Apple's biggest iPhone assembler, Foxconn Technology Group, has let go around 50,000 contract workers in China since October, months earlier than normal, Nikkei reported yesterday.
The scale of the cuts is not necessarily deeper than previous years, but it is simply significantly earlier, the report said, citing an industry source familiar with the situation.
"It's quite different this year to ask assembly-line workers to leave before the year-end," the source told Nikkei.
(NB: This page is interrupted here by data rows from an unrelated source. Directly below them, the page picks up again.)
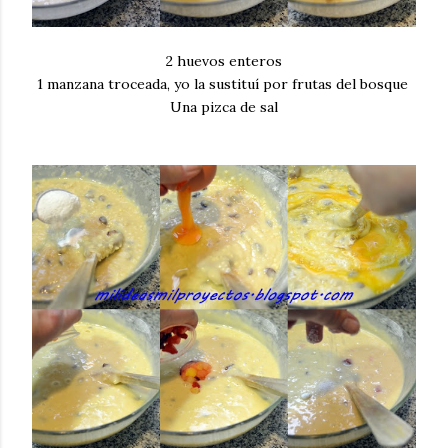
2 huevos enteros
1 manzana troceada, yo la sustituí por frutas del bosque
Una pizca de sal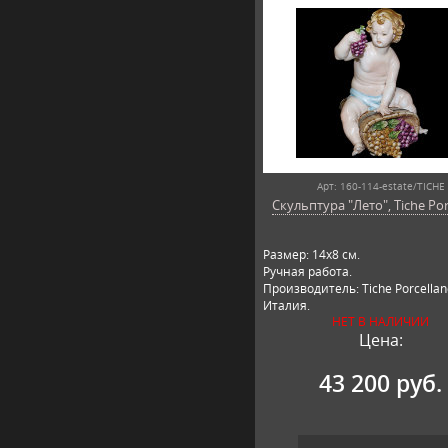
Арт: 160-114-estate/TICHE
Скульптура "Лето", Tiche Por
Размер: 14х8 см.
Ручная работа.
Производитель: Tiche Porcellan
Италия.
НЕТ В НАЛИЧИИ
Цена:
43 200 руб.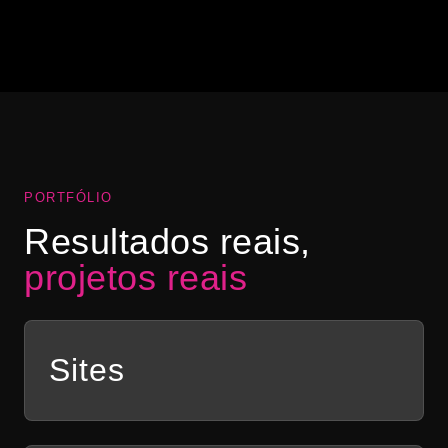
“Abrimos a nossa hamburgueria na pandemia e
precisávamos de uma identidade visual para o
negócio. Ele fez toda a nossa comunicação e nos
ajudou a vender mais com lindas artes!”
Ana Clara Bastos
AB
DIAMOND BURGUER
PORTFÓLIO
Resultados reais,
projetos reais
Sites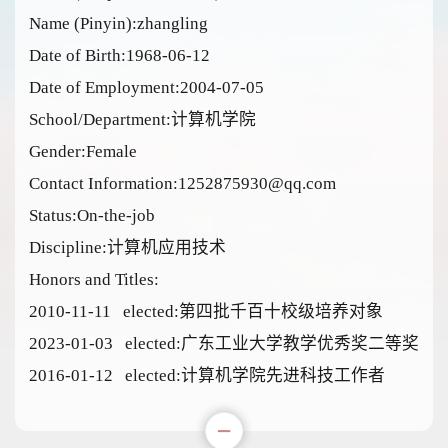
Name (Pinyin):zhangling
Date of Birth:1968-06-12
Date of Employment:2004-07-05
School/Department:计算机学院
Gender:Female
Contact Information:1252875930@qq.com
Status:On-the-job
Discipline:计算机应用技术
Honors and Titles:
2010-11-11 elected:第四批千百十校级培养对象
2023-01-03 elected:广东工业大学教学优秀奖二等奖
2016-01-12 elected:计算机学院先进科技工作者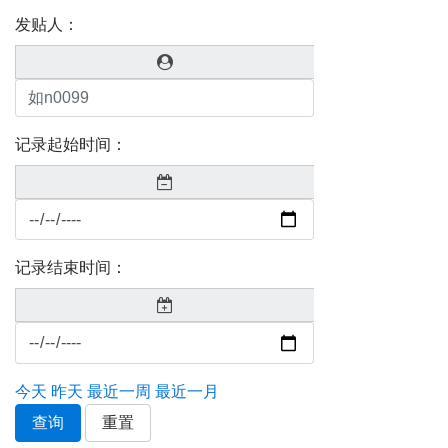
发贴人：
记录起始时间：
记录结束时间：
今天
昨天
最近一周
最近一月
查询
重置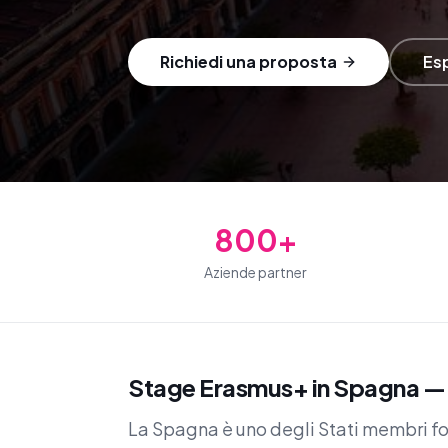
Richiedi una proposta
Esp
800+
Aziende partner
Stage Erasmus+ in Spagna — i
La Spagna è uno degli Stati membri fo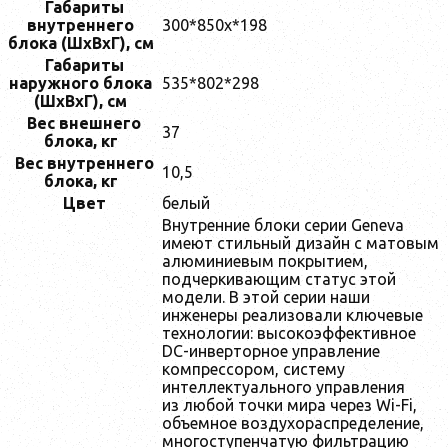
Габариты
внутреннего
300*850х*198
блока (ШxВxГ), см
Габариты
наружного блока
535*802*298
(ШxВxГ), см
Вес внешнего
37
блока, кг
Вес внутреннего
10,5
блока, кг
Цвет
белый
Внутренние блоки серии Geneva
имеют стильный дизайн с матовым
алюминиевым покрытием,
подчеркивающим статус этой
модели. В этой серии наши
инженеры реализовали ключевые
технологии: высокоэффективное
DC-инверторное управление
компрессором, систему
интеллектуального управления
из любой точки мира через Wi-Fi,
объемное воздухораспределение,
многоступенчатую фильтрацию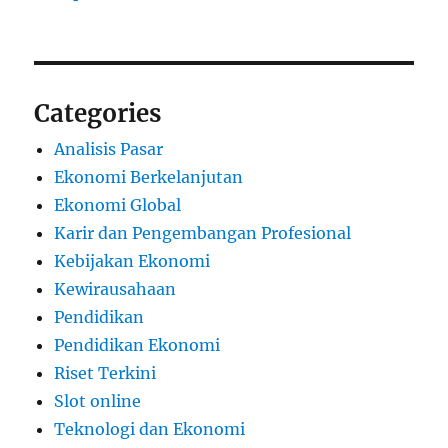
Categories
Analisis Pasar
Ekonomi Berkelanjutan
Ekonomi Global
Karir dan Pengembangan Profesional
Kebijakan Ekonomi
Kewirausahaan
Pendidikan
Pendidikan Ekonomi
Riset Terkini
Slot online
Teknologi dan Ekonomi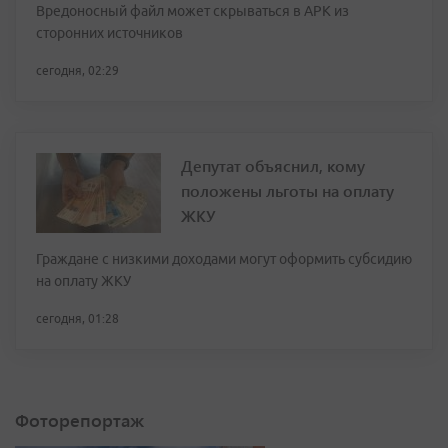
Вредоносный файл может скрываться в APK из
сторонних источников
сегодня, 02:29
Депутат объяснил, кому
положены льготы на оплату
ЖКУ
Граждане с низкими доходами могут оформить субсидию
на оплату ЖКУ
сегодня, 01:28
Фоторепортаж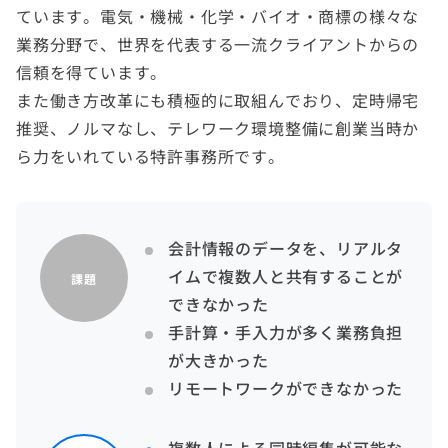
ています。電気・機械・化学・バイオ・商標の様々な
業務分野で、世界を代表する一流クライアントからの
信頼を得ています。
また働き方改革にも積極的に取組んでおり、定時帰宅
推奨、ノルマなし、テレワーク環境整備に創業当時か
ら力をいれている特許事務所です。
会計情報のデータを、リアルタ
イムで複数人と共有することが
課題
できなかった
手計算・手入力が多く業務負担
が大きかった
リモートワークができなかった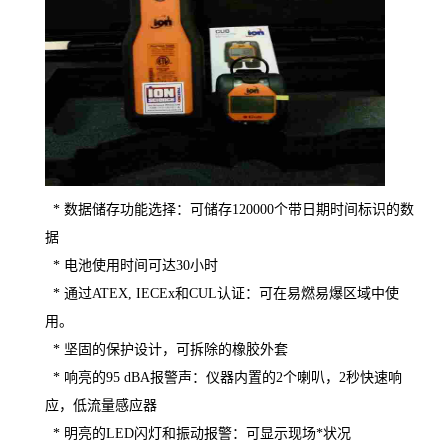
* 数据储存功能选择：可储存120000个带日期时间标识的数
据
* 电池使用时间可达30小时
* 通过ATEX, IECEx和CUL认证：可在易燃易爆区域中使
用。
* 坚固的保护设计，可拆除的橡胶外套
* 响亮的95 dBA报警声：仪器内置的2个喇叭，2秒快速响
应，低流量感应器
* 明亮的LED闪灯和振动报警：可显示现场*状况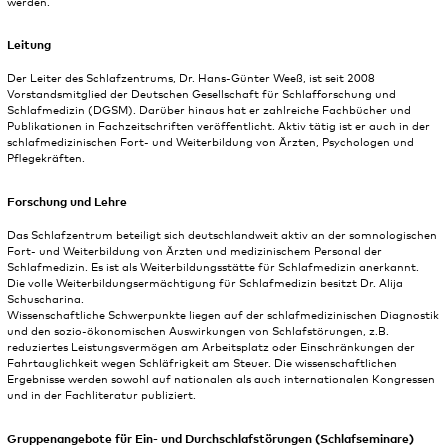
werden.
Leitung
Der Leiter des Schlafzentrums, Dr. Hans-Günter Weeß, ist seit 2008
Vorstandsmitglied der Deutschen Gesellschaft für Schlafforschung und
Schlafmedizin (DGSM). Darüber hinaus hat er zahlreiche Fachbücher und
Publikationen in Fachzeitschriften veröffentlicht. Aktiv tätig ist er auch in der
schlafmedizinischen Fort- und Weiterbildung von Ärzten, Psychologen und
Pflegekräften.
Forschung und Lehre
Das Schlafzentrum beteiligt sich deutschlandweit aktiv an der somnologischen
Fort- und Weiterbildung von Ärzten und medizinischem Personal der
Schlafmedizin. Es ist als Weiterbildungsstätte für Schlafmedizin anerkannt.
Die volle Weiterbildungsermächtigung für Schlafmedizin besitzt Dr. Alija
Schuscharina.
Wissenschaftliche Schwerpunkte liegen auf der schlafmedizinischen Diagnostik
und den sozio-ökonomischen Auswirkungen von Schlafstörungen, z.B.
reduziertes Leistungsvermögen am Arbeitsplatz oder Einschränkungen der
Fahrtauglichkeit wegen Schläfrigkeit am Steuer. Die wissenschaftlichen
Ergebnisse werden sowohl auf nationalen als auch internationalen Kongressen
und in der Fachliteratur publiziert.
Gruppenangebote für Ein- und Durchschlafstörungen (Schlafseminare)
The contracts would usually be renewed every month from August until mid-to late January, when workforce is scaled back.
Foxconn, formally known as Hon Hai Precision Industry, was not immediately available for a comment.
Earlier this month, Nikkei reported that Apple cut the current quarter's production plan for new iPhones by 10 per cent amid slowing demand in China, the world's largest smartphone market.
Yesterday, Nikkei reported that other key iPhone suppliers have also let workers go much earlier as Apple struggles with slower-than-expected demand for its iconic smartphone.
Pegatron, Apple's second-biggest iPhone assembler, had also begun cancelling monthly contracts in November, Nikkei reported.
Foxconn is also hoping to cut costs with an organisational restructuring, Nikkei said, citing how it recently merged business units making Apple's MacBooks and iPads with another division making laptops and desktops for Dell and Acer.
The move was part of Foxconn's push to cut 100,000 jobs out of about 1.1 million by the end of last year.
Foxconn's Zhengzhou factory has seen peak employment fall from 400,000 to 300,000 in recent years due to automation and efficiency enhancements.